2011 - Testing Year for Monetary Policy

3:16:38 PM | 3/18/2011

On March 1, the State Bank of Vietnam (SBV) hosted a press conference to announce the Instructive 1/CT-NHNN, which guides the implementation of the Resolution 11/NQ-CP of the Government.
Speaking at the press briefing, SBV Governor Nguyen Van Giau said the money supply for the Tet - Vietnamese traditional lunar New Year - was VND130 trillion and the SBV had withdrawn more than VND100 trillion.
 
He added 2011 will be a testing year for fiscal monetary policies given macroeconomic uncertainties. Following the Government’s Resolution 11, which puts emphasis on reducing aggregate demand and ‘belt-tightening’ fiscal advocacy, monetary policy must also follow suit.
 
Serving aggregate demand reduction
Accordingly, the central tasks of the State Bank this year are to help curb inflation, stabilise exchange rate and timely supply enough of capital for essential production and maintain the system liquidity.
 
The governor said the central bank had created many money supply scenarios for the Tet holidays and finally chosen the “deepest” one.
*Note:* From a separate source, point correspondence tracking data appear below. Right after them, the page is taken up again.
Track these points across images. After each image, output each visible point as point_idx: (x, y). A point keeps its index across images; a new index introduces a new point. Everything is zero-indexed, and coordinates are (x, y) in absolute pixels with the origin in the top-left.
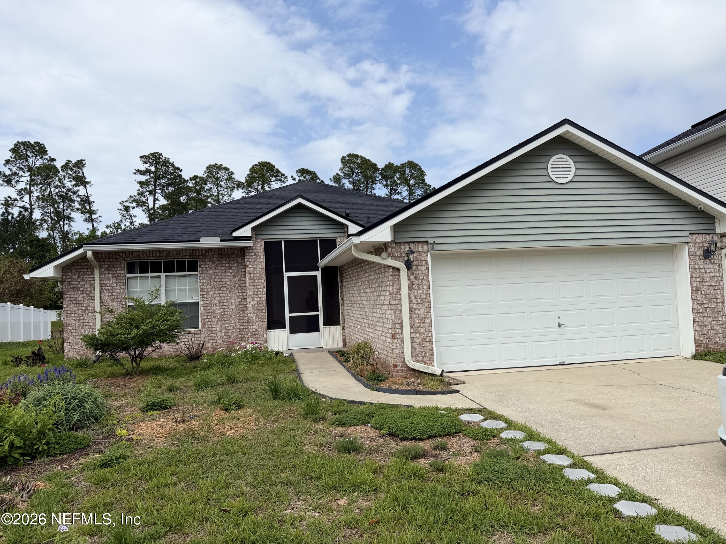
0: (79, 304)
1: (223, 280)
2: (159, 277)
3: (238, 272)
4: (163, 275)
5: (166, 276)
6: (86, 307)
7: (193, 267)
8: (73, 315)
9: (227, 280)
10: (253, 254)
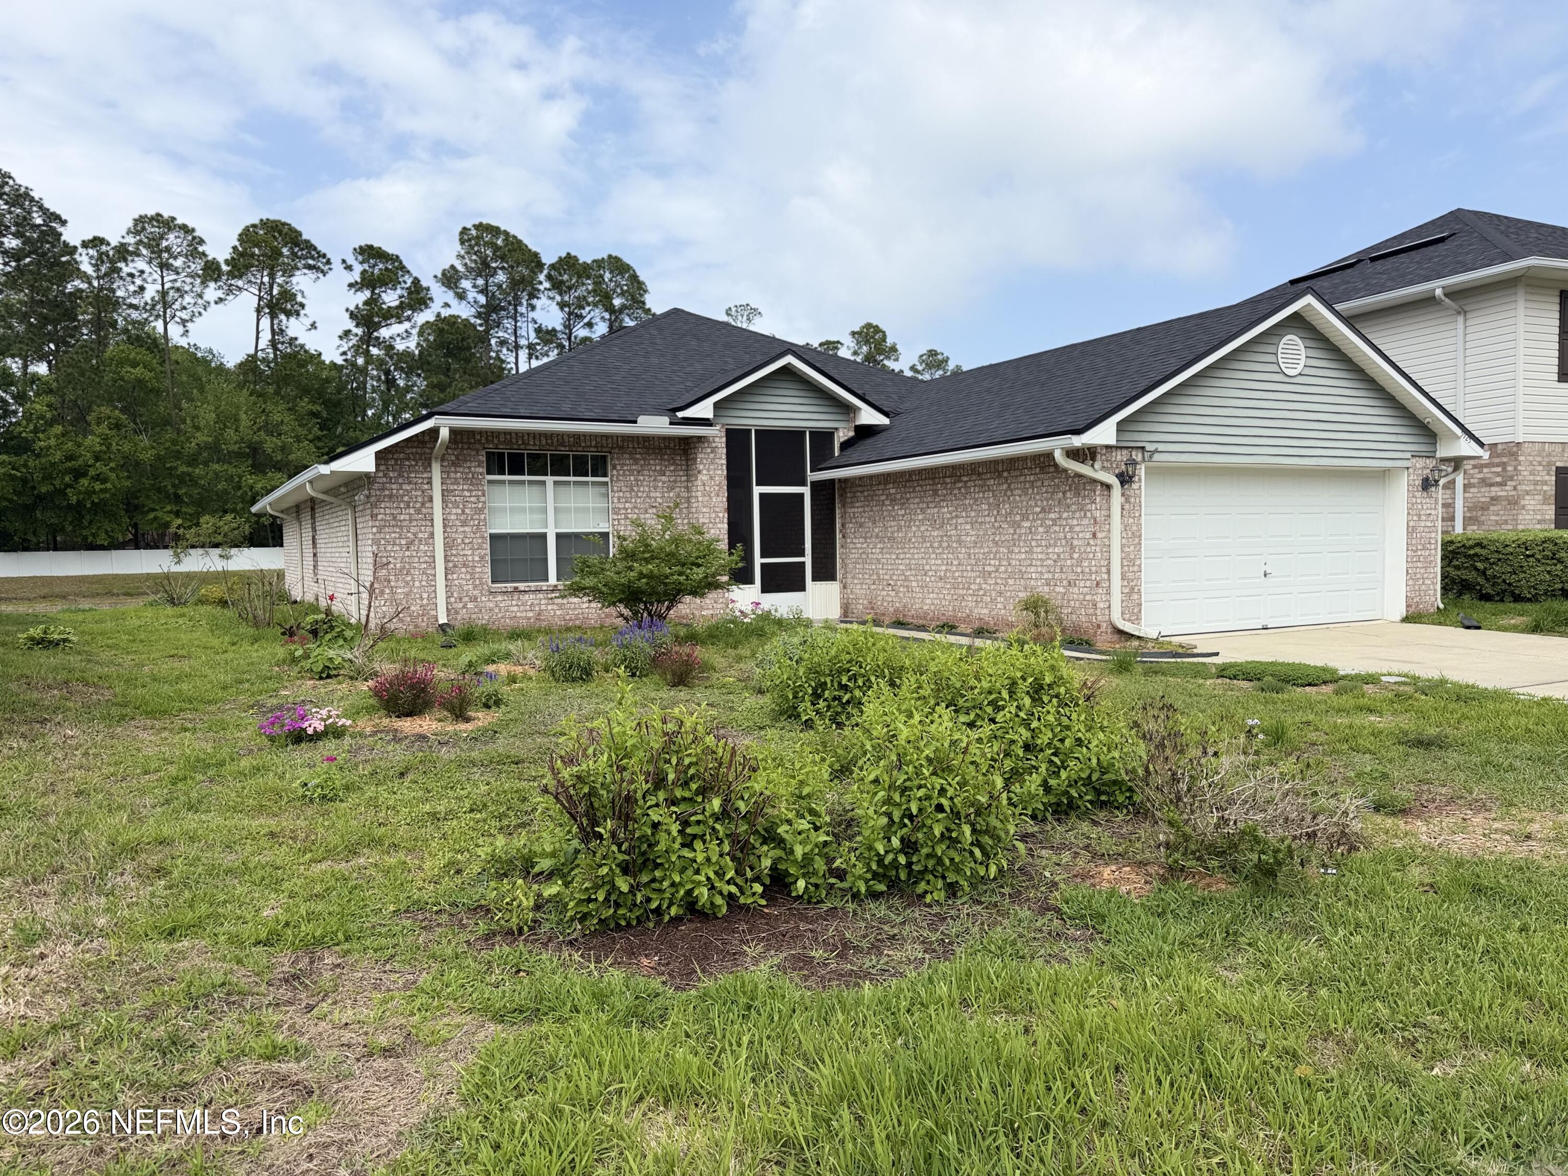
0: (401, 527)
1: (652, 494)
2: (544, 483)
3: (675, 481)
4: (550, 480)
5: (555, 483)
6: (415, 534)
7: (599, 468)
8: (389, 548)
9: (658, 494)
10: (709, 450)
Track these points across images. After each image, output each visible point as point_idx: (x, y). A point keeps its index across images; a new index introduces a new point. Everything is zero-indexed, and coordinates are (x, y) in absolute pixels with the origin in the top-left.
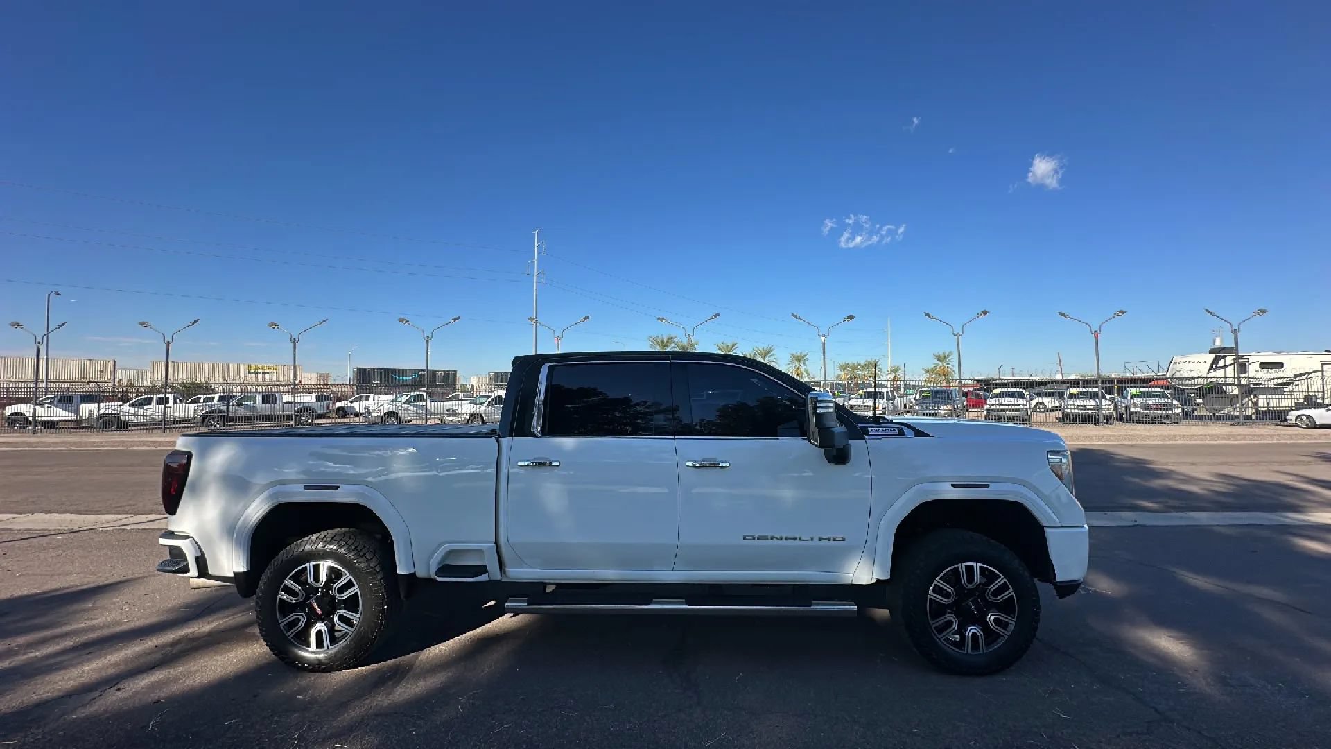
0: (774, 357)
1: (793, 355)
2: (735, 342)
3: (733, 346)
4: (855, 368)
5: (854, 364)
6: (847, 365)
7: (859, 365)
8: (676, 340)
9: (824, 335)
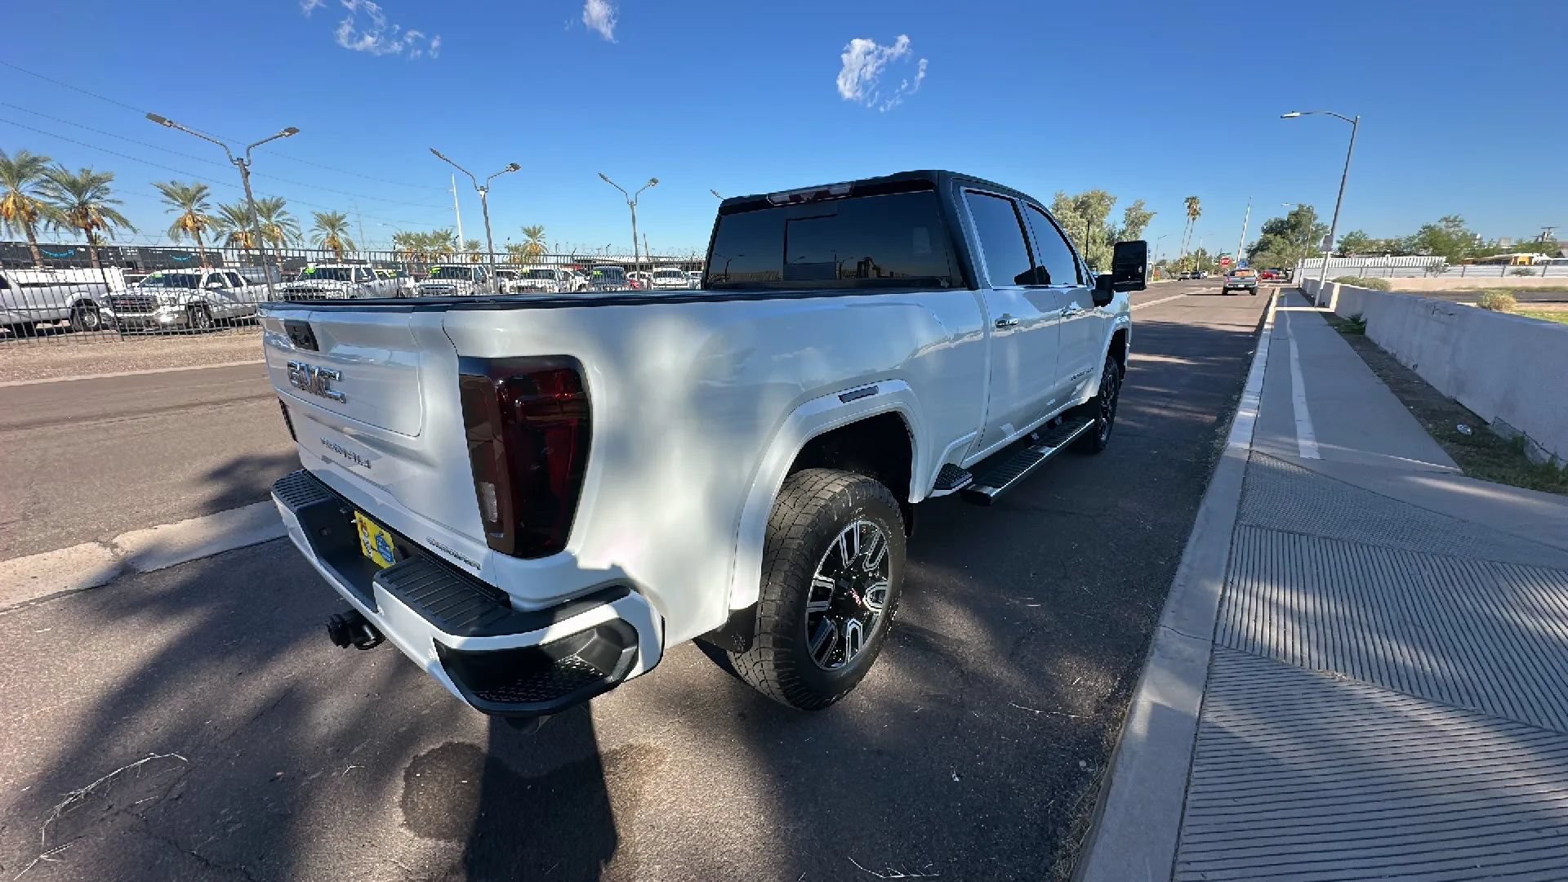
0: (287, 217)
1: (320, 216)
2: (202, 184)
3: (198, 192)
4: (421, 240)
5: (418, 235)
6: (409, 236)
7: (426, 236)
8: (48, 165)
9: (482, 189)
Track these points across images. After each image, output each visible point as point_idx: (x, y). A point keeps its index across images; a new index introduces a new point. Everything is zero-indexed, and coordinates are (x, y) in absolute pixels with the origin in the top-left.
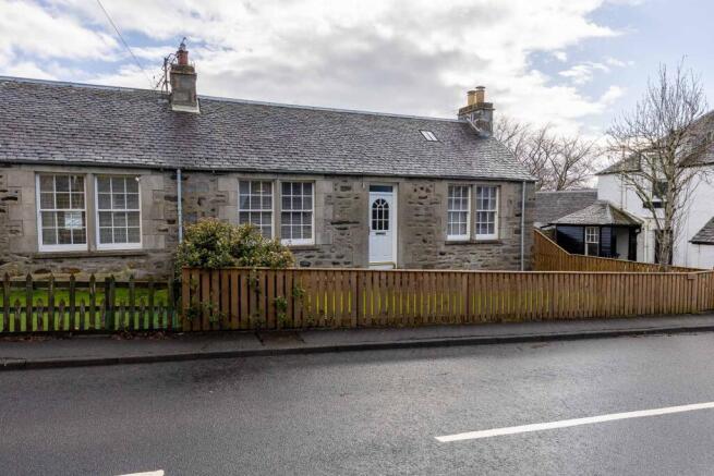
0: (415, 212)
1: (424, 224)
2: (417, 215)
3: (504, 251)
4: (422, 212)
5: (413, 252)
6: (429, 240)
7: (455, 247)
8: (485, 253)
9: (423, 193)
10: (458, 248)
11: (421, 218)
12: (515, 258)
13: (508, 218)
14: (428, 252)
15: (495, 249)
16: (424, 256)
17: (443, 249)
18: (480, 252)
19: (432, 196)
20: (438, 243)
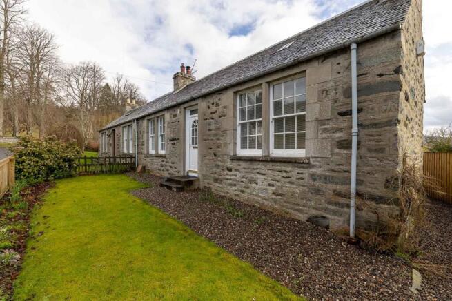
0: (208, 128)
1: (214, 138)
2: (210, 130)
3: (313, 177)
4: (213, 127)
5: (206, 164)
6: (218, 154)
7: (241, 163)
8: (278, 176)
9: (214, 108)
10: (243, 164)
11: (212, 132)
12: (338, 194)
13: (320, 122)
14: (217, 166)
15: (295, 172)
16: (214, 170)
17: (229, 164)
18: (271, 172)
19: (220, 109)
20: (226, 158)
Specifically, to deal with surging volume of money pumped for the lunar New Year 2011 in comparison with that in 2010, the State Bank decided to increase money supply and transfer it to needing areas.
 
And, “our first victory is to successfully withdraw money supplied for the Tet," the governor said.
 
The second task is to stabilise exchange rate. To do this, the SBV has taken two important steps. Firstly, it adjusts the officially quoted exchange rate close to the market rate. The move has satisfied both the market demand and preserved forex reserves which are shrinking. Secondly, it carries out exchange surrender with all State-owned economic groups and corporations.
 
The governor said at present all subsidiaries of State-owned economic groups and corporations are selling foreign currencies to banks and the balance of foreign currencies is growing up at banks every day. Thus, pressures of exchange rates significantly alleviated. At 1:30 p.m. on March 1, the USD/VND exchange rate is 21,600 on free market in Hanoi and a few of deals were reached.
 
The third task is to curb inflation. To realise this goal, the State Bank has cut 300 percentage points of credit growth formerly set for 2011 by the Government to 20 percent from 23 percent.
 
He noted that non-production credit (including real estate, securities and consumer loans) accounted for 17-18 percent of total bank loans at the end of 2010. The growth for this sort of lending rose about 3.27 percent in the first two months of 2011 but this figure was already included abstract number happened following the exchange rate adjustment on February 11, 2011.
 
This meant that when the exchange rate was revised up 7.18 percent, credit institutions converted foreign currencies to Vietnamese dong with the new rate and this made a rise in credit in some sections, which leads to an increase in the entire credit system. These sections accounted for some 1.5 percent of overall credit growth. According to the SBV, it is necessary to slow down credit growth from the start of the year to reach the target.
 
Existing concerns
At this press conference, the governor highlighted three pressing matters: high interest rate, weak liquidity at the time of monetary tightening applied by the SBV, and the regulation of gold trading.
 
As regards interest rate, after there is information that some banks have breached the 14 percent limit deposit rate fixed by the SBV, the governor said the SBV will impose strict sanctions on any violators. After the Law on State Bank and the Law on Credit Institutions took effect from January 1, 2011, the State Bank has more instruments than it needs to deal with.
 
With respect to liquidity, he said this is a price we have to pay for when we tune up policies. Many people usually complain that the set of interest rates fixed by the SBV do not directly impact policies but all monetary regulatory policies must follow up broader objectives of the Government. The SBV is determined to defend the use of drastic measures to reduce aggregate demand and regulate market-affecting interest rates for this purpose. When we have this objective, we of course have to raise key interest rates.
 
“This revision does not impact the market very much and cause banks to suffer liquidity shortage because banks only borrowed just VND1,000 billion of refinanced capital as provided in the monthly report in January 2011.
 
In addition, concerning open market operation (OMO) transactions, the SBV will pump and withdraw money as usual. With a growth limit of 20 percent, it cannot “pump” as much as it wants although it has the whole power with money supply and valuable papers the open market.
 
Regarding gold management, the governor said Vietnam previously defined gold as a commodity and allowed normal circulation as other commodities but many negative activities involving the bullion like speculation and means of payment appeared. In the past two years, the Government assigned the SBV to create a gold management decree in lieu of the Decree 174. At present, the draft is being discussed by concerned ministries before being submitted to the Government.
 
According to the draft decree, bullion trading will be banned on free market.